The code snippet above creates a user-defined variable named patientID, and sets its initial value to the contents of DICOM attribute (0010,0020). Applications that allow users to modify the values interactively will provide a field where the variable value can be edited (next to the label Subject ID), and the content of the DICOM attribute (0010,0020) will be set to the resulting value of the variable patientID.

Variables can also be declared to be hidden, in which applications are expected not to allow the user to edit them. Such variables are typically intermediate steps in a complex value construction, as illustrated here:

// Get visit ID from a web service using Patient ID and Study Date
describe visurl hidden
visurl := format["http://nrg111:3000/services/visitID?id={0}&date={1}", \
urlEncode[(0010,0020)], urlEncode[(0008,0020)]]
describe visit hidden
visit := getURL[visurl]

// Generate new Study Description based on Patient ID, Visit ID, modality
describe studyDesc "Study Description"
studyDesc := format["{0}_{1}_{2}", (0010,0020), visit, (0008,0060)]
(0008,1030) := studyDesc

## XNAT-Predefined Variables

XNAT defines and sets these variables to aid in translating between DICOM and XNAT metadata:

NameValue
projectThe project's label
subjectThe subject's label
sessionThe session's label
modalityLabelThis refers not to the DICOM tag (0008,0060) Modality, but to the ultimate modality the session will receive.  For example, a dual-modality PET-CT session is stored as PET.

XNAT users can use these variables in scripts, relying on XNAT to initialize their values.
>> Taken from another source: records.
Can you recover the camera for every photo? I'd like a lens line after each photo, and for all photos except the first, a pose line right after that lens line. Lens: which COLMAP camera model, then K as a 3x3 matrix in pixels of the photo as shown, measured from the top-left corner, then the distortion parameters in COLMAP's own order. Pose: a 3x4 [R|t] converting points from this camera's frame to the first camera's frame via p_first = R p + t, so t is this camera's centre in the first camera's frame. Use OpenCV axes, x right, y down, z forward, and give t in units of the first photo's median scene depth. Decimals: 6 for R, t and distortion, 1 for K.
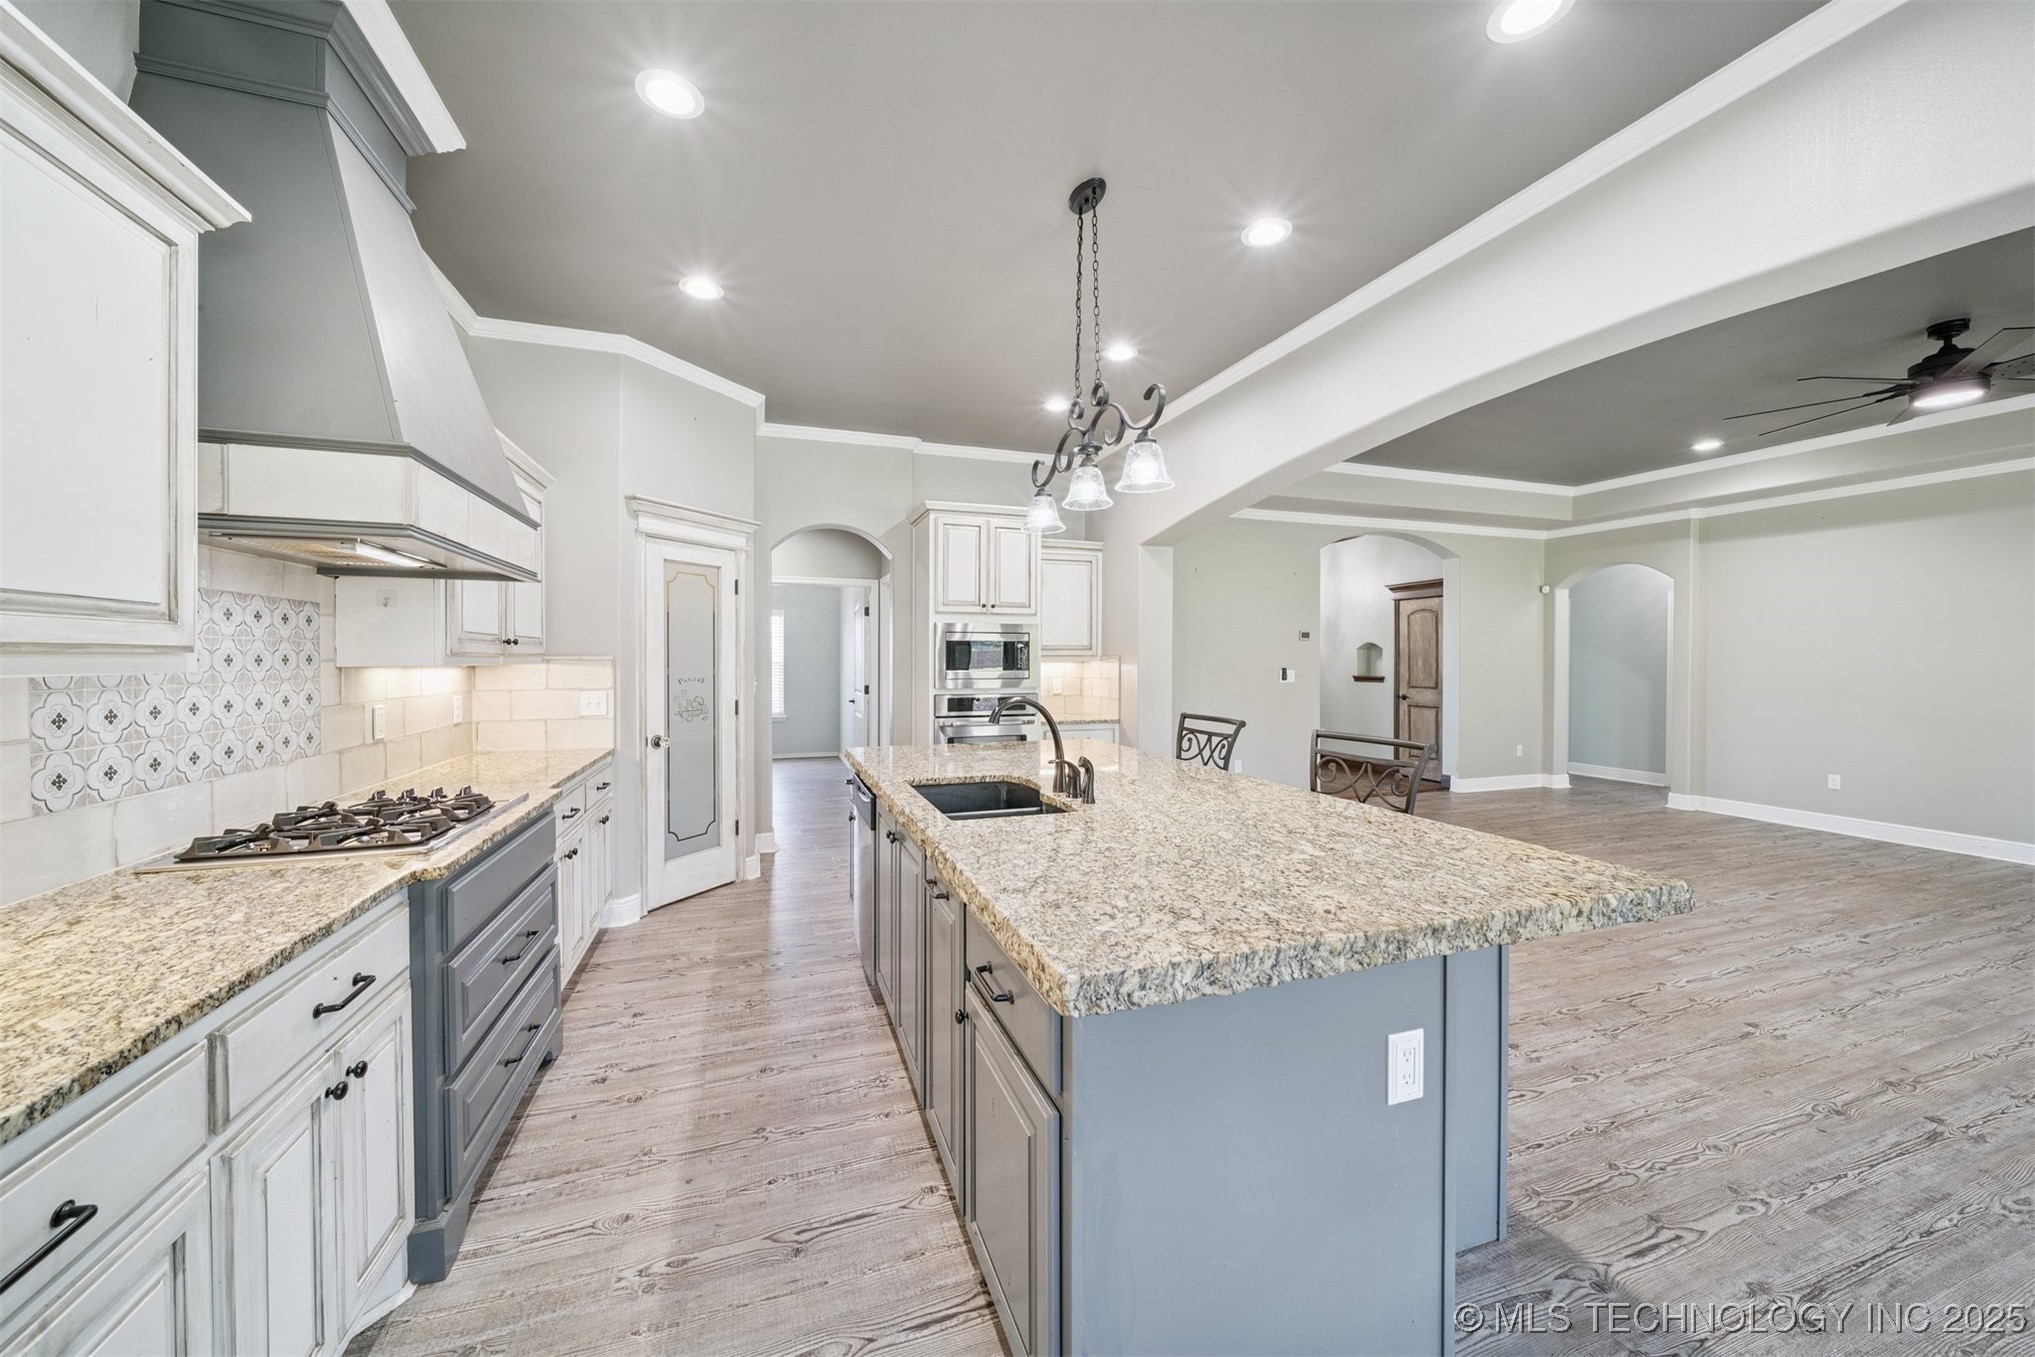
lens RADIAL K [[722.5, 0, 1002.9], [0, 722.5, 661.2], [0, 0, 1]] dist [-0.001195, -0.000763]
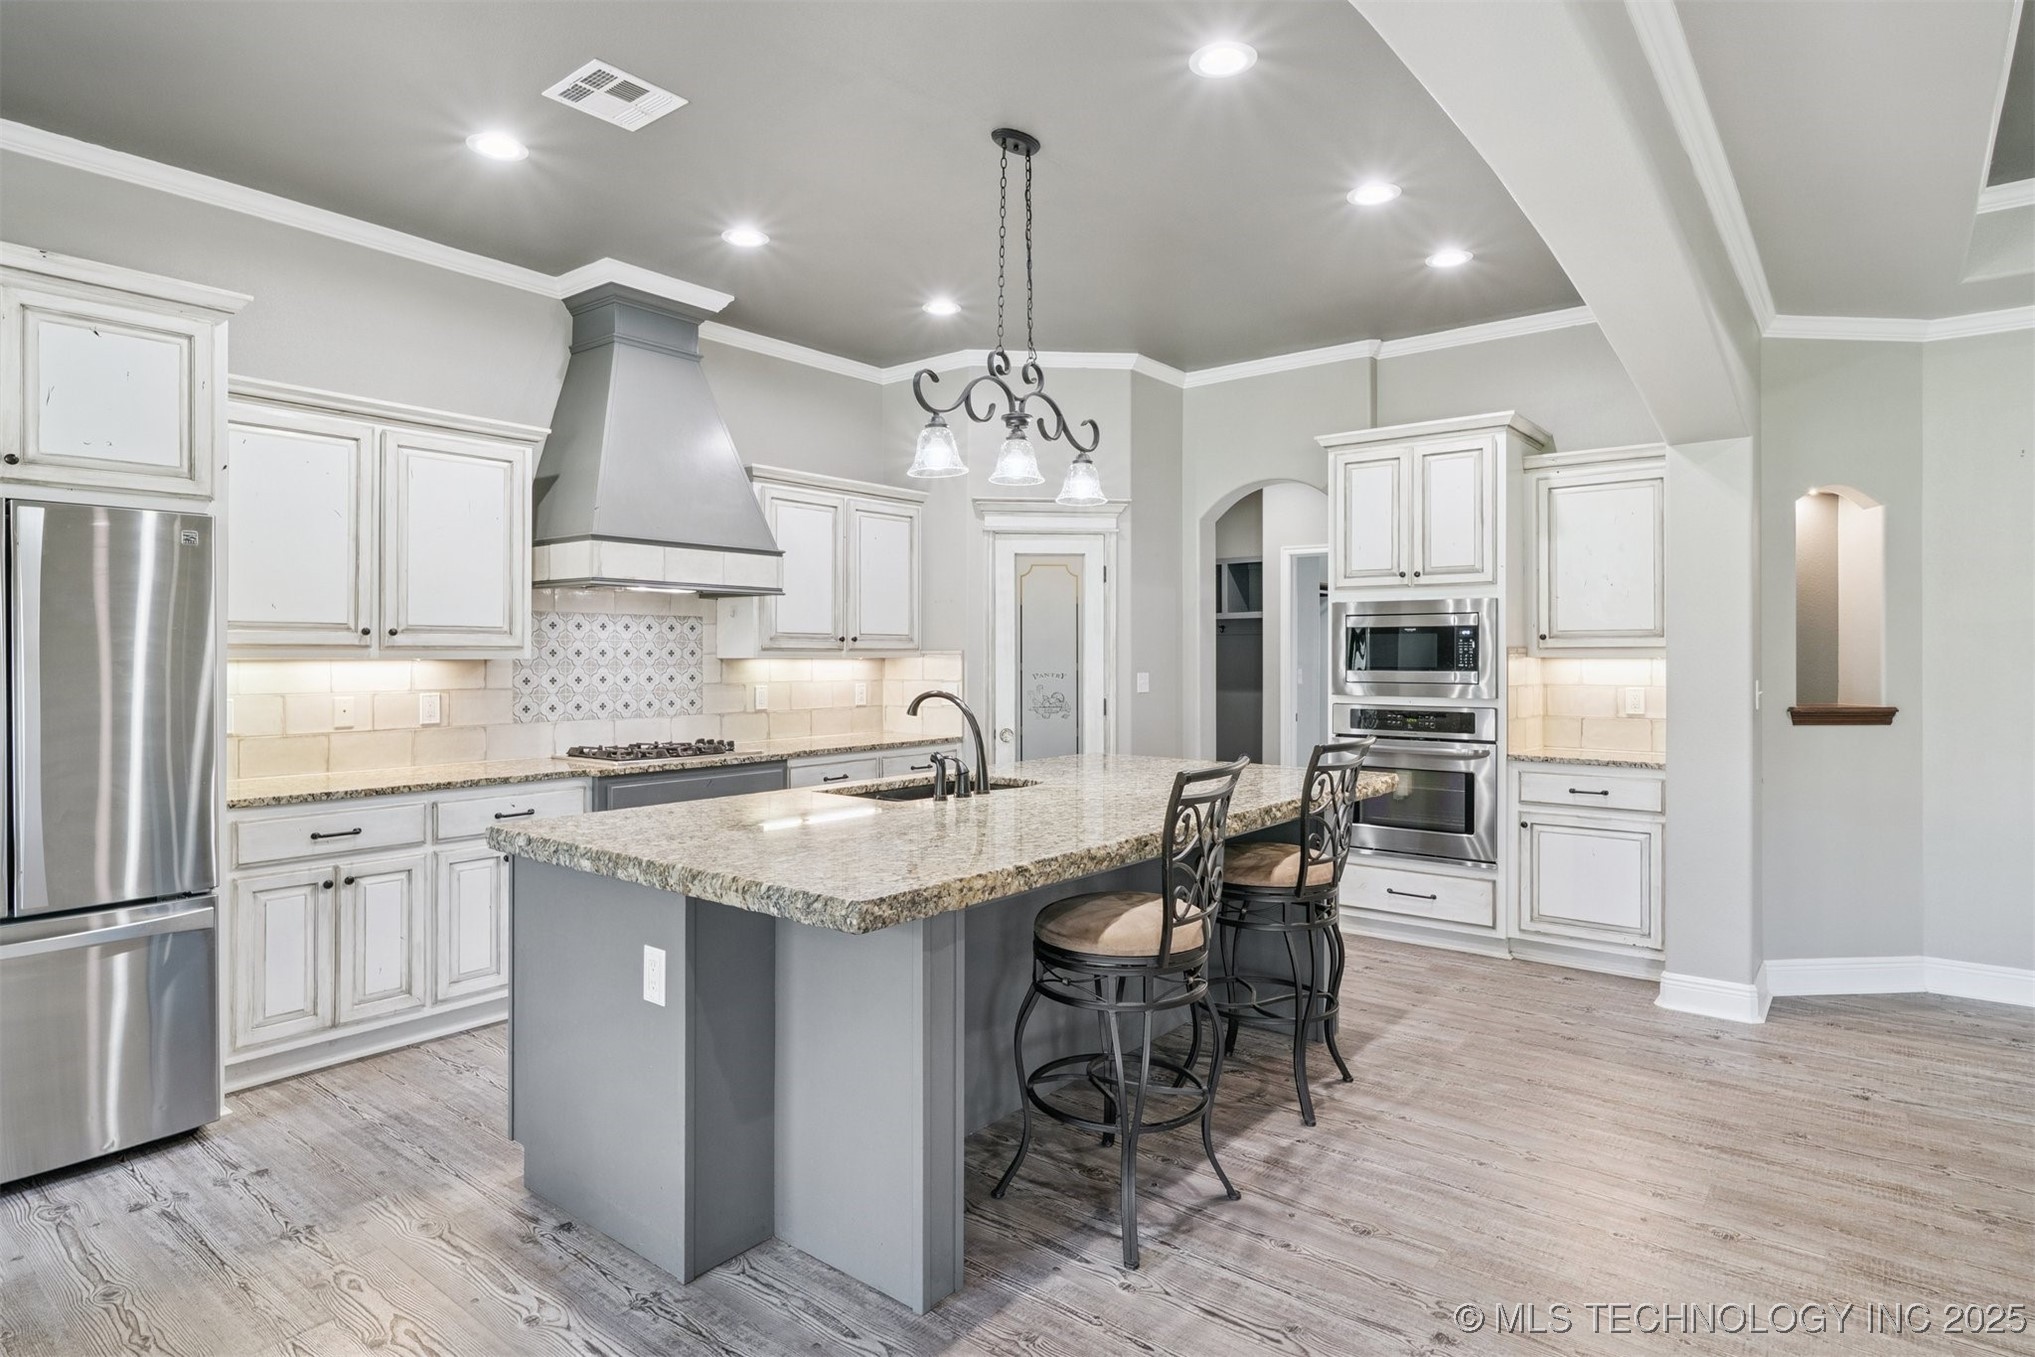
lens RADIAL K [[1094.8, 0, 973.8], [0, 1094.8, 648.8], [0, 0, 1]] dist [-0.000165, -0.000781]
pose [[0.526032, -0.004386, -0.850453, 1.233195], [-0.003916, 0.999964, -0.007579, 0.003482], [0.850456, 0.007317, 0.525996, 0.233964]]
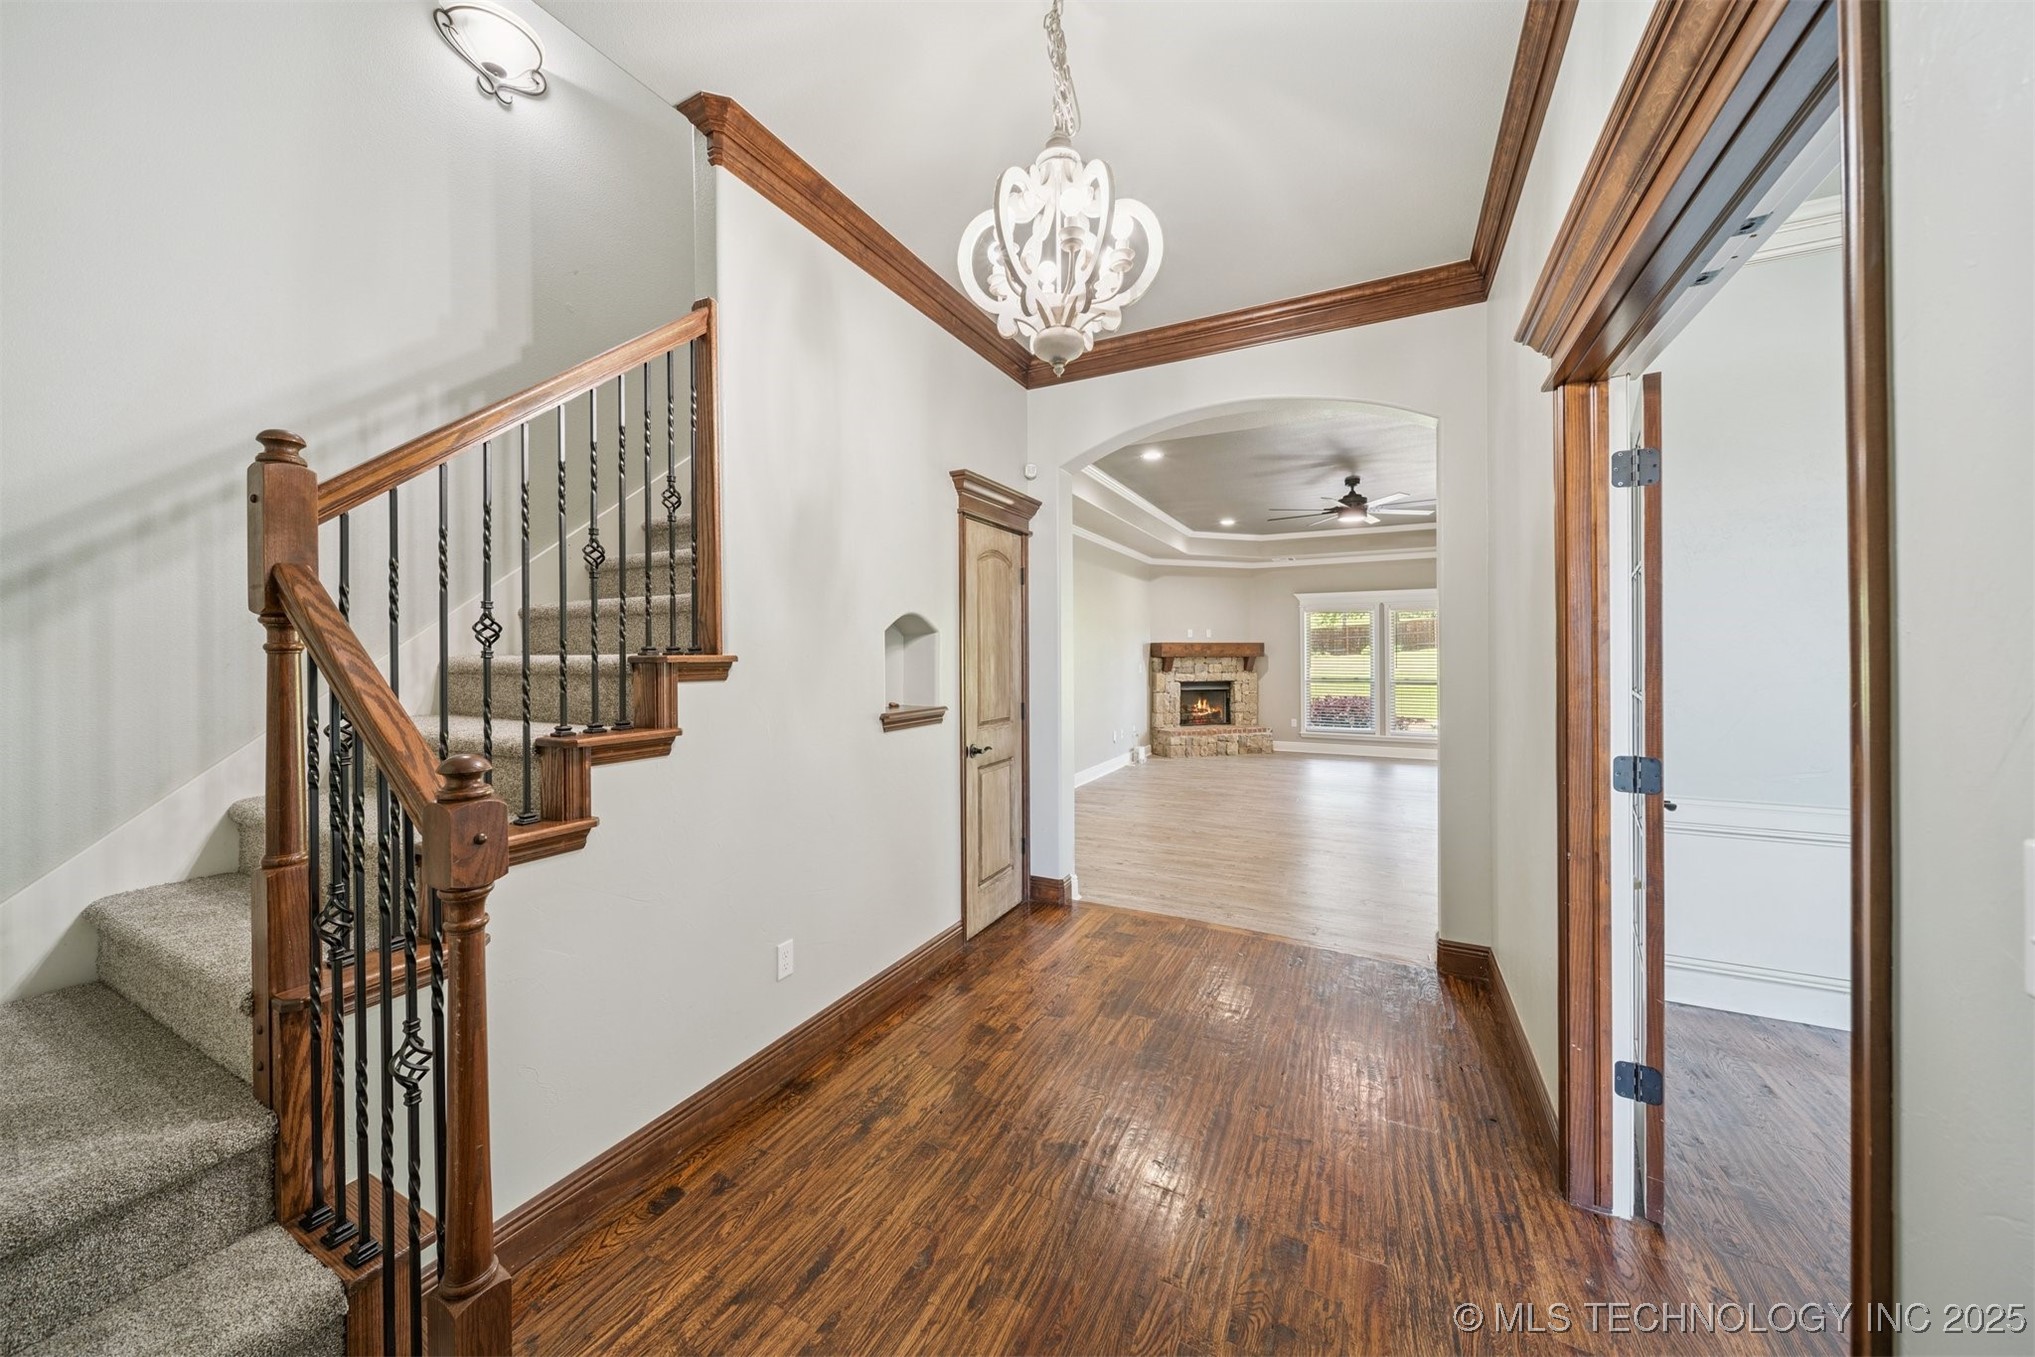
lens RADIAL K [[722.5, 0, 1002.9], [0, 722.5, 661.2], [0, 0, 1]] dist [-0.001195, -0.000763]
pose [[-0.698291, -0.002113, 0.715811, 0.776548], [0.009266, 0.999885, 0.011991, -0.021327], [-0.715754, 0.015006, -0.698191, 4.068378]]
See How XNAT Scans DICOM to Map to Project/Subject/Session for the details.

## Other Language Features

The base DicomEdit language includes one additional statement type that is neither an operation nor a variable declaration: echo prints a value to the console output:

echo format["Study Description '{0}' -> '{1}'", (0008,1030), studyDesc]

Handling of syntax errors in the DicomEdit interpreter is primitive: while invalid scripts generally produce error messages, the messages tend to be inscrutable (and some applications even hide the messages). We firmly recommend making no errors in your scripts.

## Reference

This document is partially derived from DicomBrowser: Software for Viewing and Modifying DICOM Metadata, Archie KA and Marcus DS, J. Digit. Imaging, 2012. The original publication is available at www.springerlink.com.